- **What is needed**:
Using the records below, give again exactly the lines from the line that contains "left hip: (123, 169)" through the line that contains "left knee: (156, 198)", both ends included, and only those.
──────────
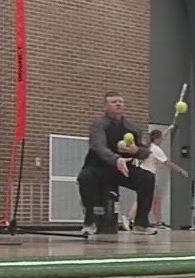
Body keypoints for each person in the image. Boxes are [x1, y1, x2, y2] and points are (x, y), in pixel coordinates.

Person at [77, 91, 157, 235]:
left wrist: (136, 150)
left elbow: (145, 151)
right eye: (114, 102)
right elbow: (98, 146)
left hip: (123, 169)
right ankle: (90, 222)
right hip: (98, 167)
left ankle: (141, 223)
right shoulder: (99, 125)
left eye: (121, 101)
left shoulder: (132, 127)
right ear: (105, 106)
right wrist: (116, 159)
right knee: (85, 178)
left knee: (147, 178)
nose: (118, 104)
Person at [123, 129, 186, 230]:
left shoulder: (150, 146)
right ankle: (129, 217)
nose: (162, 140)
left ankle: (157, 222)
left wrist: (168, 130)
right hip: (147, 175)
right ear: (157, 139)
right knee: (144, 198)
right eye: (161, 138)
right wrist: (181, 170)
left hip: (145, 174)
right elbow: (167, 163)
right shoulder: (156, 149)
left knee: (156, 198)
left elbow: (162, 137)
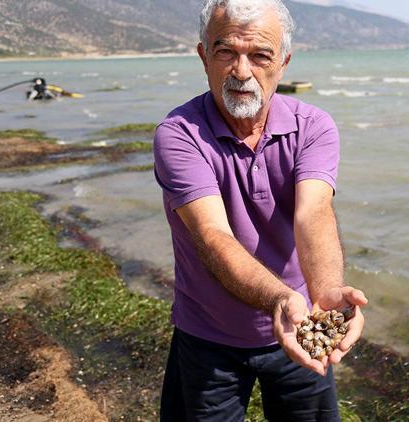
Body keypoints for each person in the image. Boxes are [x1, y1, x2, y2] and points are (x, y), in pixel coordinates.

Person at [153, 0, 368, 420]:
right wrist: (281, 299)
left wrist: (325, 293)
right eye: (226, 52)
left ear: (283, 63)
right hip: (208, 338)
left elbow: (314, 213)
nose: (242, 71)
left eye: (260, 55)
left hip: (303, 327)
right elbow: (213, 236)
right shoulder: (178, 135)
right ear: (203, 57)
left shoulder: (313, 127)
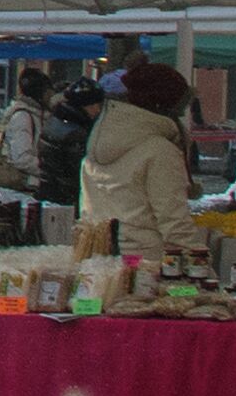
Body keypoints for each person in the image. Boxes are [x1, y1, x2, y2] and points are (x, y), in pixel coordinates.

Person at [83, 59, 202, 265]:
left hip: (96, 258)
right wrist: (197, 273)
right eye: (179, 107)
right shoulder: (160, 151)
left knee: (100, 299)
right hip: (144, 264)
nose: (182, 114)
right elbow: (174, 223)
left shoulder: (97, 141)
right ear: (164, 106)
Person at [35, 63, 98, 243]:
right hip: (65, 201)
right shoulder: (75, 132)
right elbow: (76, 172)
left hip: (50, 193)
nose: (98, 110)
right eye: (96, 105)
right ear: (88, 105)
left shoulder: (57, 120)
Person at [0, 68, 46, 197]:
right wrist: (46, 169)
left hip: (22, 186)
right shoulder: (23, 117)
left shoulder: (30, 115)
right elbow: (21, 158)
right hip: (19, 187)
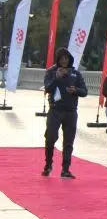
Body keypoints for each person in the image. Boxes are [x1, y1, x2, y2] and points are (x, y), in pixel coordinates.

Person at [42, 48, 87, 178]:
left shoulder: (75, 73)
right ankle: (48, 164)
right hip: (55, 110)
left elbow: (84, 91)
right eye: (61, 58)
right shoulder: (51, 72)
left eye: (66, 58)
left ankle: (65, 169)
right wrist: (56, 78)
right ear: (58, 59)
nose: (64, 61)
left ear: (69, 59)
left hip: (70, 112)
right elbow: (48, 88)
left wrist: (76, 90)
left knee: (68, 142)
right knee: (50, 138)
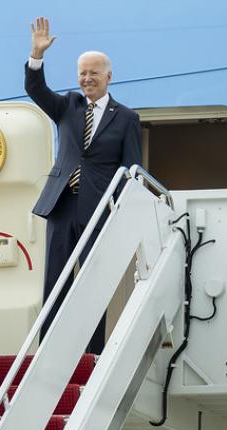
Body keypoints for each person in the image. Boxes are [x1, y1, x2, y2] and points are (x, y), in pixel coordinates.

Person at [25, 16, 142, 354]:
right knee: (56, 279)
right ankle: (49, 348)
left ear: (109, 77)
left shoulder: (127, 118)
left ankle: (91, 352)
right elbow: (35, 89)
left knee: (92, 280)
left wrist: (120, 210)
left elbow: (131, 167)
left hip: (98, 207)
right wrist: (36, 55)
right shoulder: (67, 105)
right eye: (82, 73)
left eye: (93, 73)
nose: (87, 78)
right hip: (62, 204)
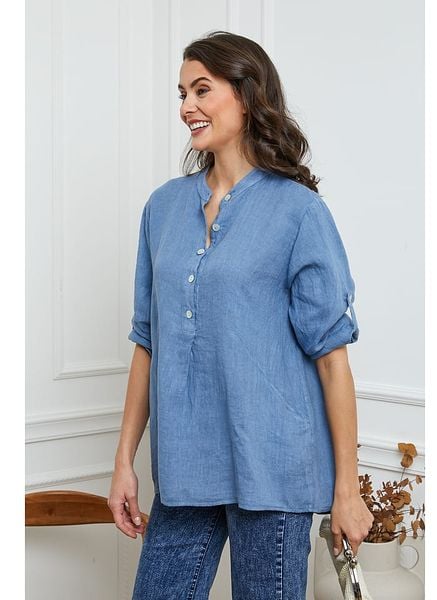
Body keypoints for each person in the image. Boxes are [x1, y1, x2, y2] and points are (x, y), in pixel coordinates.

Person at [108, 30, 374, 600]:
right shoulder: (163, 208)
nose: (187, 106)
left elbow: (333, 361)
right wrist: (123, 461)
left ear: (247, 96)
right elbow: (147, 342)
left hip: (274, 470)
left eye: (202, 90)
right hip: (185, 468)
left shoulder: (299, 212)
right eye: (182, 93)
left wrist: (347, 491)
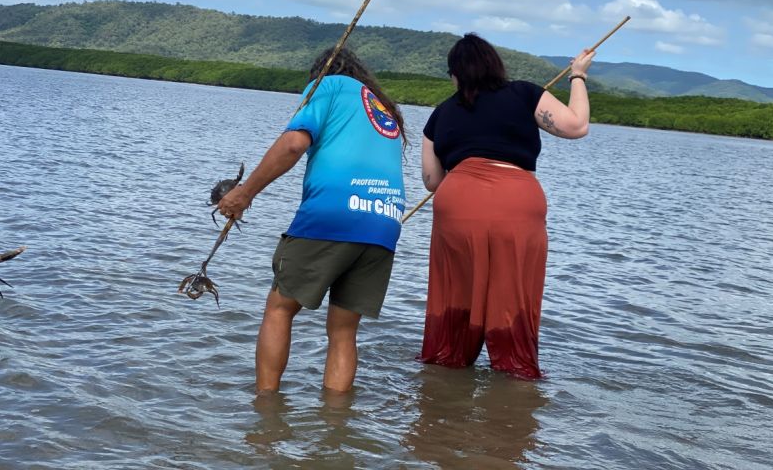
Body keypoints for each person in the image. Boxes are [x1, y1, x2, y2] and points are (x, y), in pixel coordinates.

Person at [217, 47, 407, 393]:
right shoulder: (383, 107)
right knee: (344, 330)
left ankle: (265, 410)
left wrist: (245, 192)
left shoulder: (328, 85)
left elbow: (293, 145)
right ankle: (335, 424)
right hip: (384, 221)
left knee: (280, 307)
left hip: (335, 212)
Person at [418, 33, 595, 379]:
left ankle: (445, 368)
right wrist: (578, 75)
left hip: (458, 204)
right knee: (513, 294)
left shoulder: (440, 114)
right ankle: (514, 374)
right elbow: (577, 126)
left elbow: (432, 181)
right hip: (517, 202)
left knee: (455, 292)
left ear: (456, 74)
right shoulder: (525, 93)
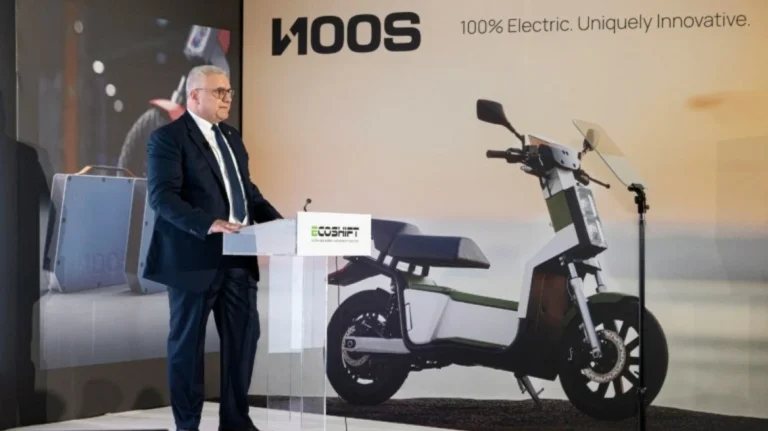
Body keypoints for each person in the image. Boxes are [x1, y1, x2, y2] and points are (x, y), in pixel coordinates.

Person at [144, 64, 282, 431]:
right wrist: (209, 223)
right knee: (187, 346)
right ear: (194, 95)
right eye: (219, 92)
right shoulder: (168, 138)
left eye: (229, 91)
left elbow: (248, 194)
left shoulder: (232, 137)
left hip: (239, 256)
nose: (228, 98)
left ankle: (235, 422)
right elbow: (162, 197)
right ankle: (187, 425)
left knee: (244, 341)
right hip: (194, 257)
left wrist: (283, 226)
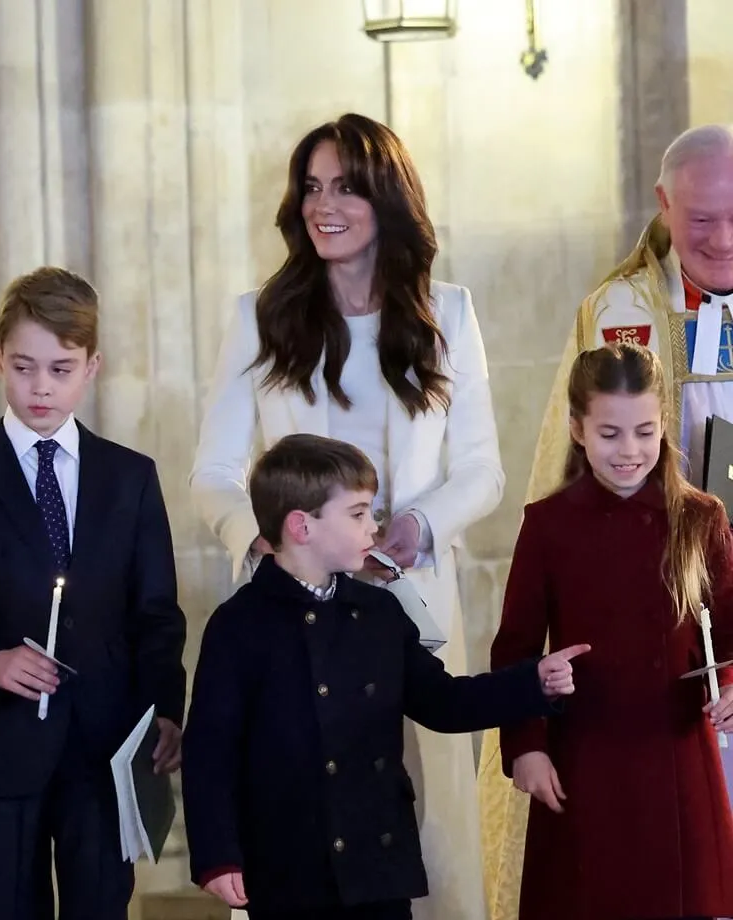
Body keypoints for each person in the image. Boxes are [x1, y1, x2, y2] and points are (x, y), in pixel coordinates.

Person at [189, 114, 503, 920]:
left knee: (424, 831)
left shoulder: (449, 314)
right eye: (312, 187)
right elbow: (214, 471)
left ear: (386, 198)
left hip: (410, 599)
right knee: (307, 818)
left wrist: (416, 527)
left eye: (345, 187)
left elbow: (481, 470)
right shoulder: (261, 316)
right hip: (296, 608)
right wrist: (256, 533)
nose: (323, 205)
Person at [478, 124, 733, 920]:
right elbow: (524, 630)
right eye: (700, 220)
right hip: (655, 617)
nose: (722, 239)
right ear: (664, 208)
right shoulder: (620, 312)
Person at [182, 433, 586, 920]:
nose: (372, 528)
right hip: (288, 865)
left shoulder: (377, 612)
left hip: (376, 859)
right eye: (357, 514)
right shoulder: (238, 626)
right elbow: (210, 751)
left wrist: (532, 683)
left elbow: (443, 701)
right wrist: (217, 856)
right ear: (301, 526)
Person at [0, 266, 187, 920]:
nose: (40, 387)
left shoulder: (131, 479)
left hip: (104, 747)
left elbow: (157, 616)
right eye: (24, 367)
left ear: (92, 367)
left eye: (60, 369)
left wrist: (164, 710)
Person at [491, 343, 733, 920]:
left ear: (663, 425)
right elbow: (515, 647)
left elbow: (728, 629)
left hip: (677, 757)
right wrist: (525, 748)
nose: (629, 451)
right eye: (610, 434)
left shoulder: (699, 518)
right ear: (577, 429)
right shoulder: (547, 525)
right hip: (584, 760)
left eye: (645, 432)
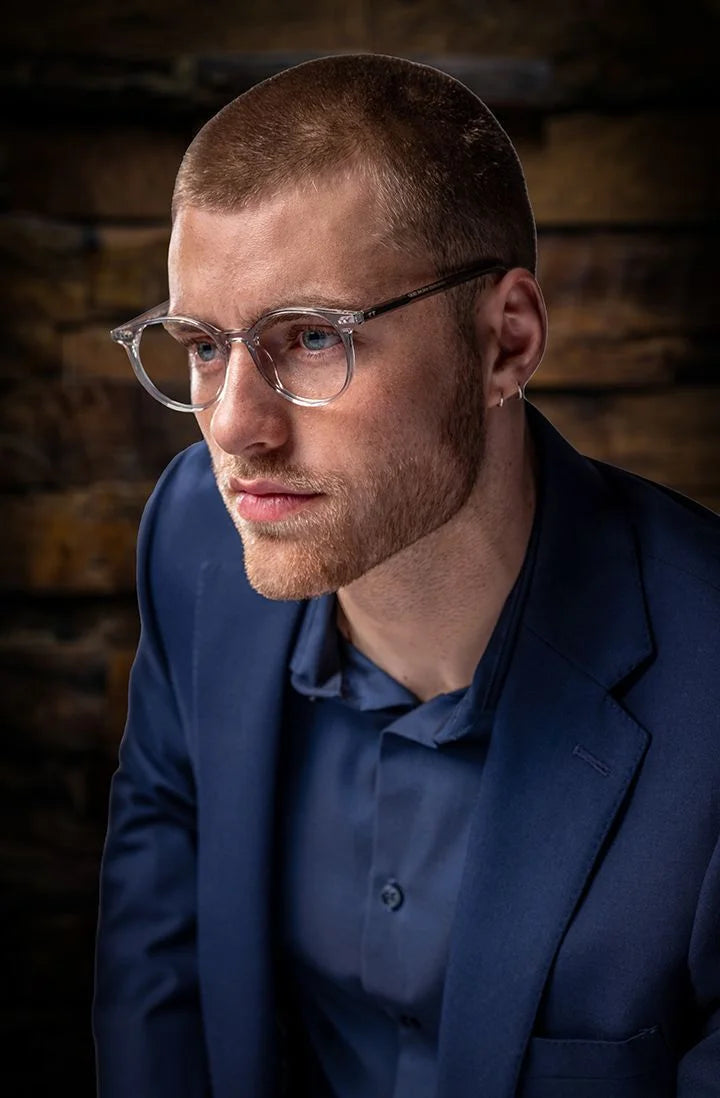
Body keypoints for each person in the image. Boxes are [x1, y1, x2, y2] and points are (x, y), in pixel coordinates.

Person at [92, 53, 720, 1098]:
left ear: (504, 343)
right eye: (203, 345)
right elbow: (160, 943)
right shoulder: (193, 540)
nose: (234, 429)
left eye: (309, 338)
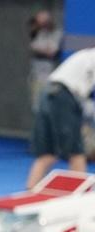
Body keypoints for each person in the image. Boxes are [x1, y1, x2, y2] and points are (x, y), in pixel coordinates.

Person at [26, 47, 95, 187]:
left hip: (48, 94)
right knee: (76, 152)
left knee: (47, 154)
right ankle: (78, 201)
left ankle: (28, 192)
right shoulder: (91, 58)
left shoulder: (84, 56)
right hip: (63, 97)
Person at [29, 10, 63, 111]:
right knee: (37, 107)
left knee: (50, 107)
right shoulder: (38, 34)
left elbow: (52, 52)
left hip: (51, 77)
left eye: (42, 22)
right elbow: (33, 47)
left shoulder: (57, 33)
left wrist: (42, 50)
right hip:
──────────
- **Finished exercise**:
left hip: (123, 169)
right ankle: (90, 222)
right hip: (98, 167)
left ankle: (141, 223)
right shoulder: (99, 125)
left eye: (121, 101)
left shoulder: (132, 127)
right ear: (105, 106)
right wrist: (116, 159)
right knee: (85, 178)
left knee: (147, 178)
nose: (118, 104)
Person at [123, 129, 186, 230]:
left shoulder: (150, 146)
right ankle: (129, 217)
nose: (162, 140)
left ankle: (157, 222)
left wrist: (168, 130)
right hip: (147, 175)
right ear: (157, 139)
right knee: (144, 198)
right eye: (161, 138)
right wrist: (181, 170)
left hip: (145, 174)
right elbow: (167, 163)
right shoulder: (156, 149)
left knee: (156, 198)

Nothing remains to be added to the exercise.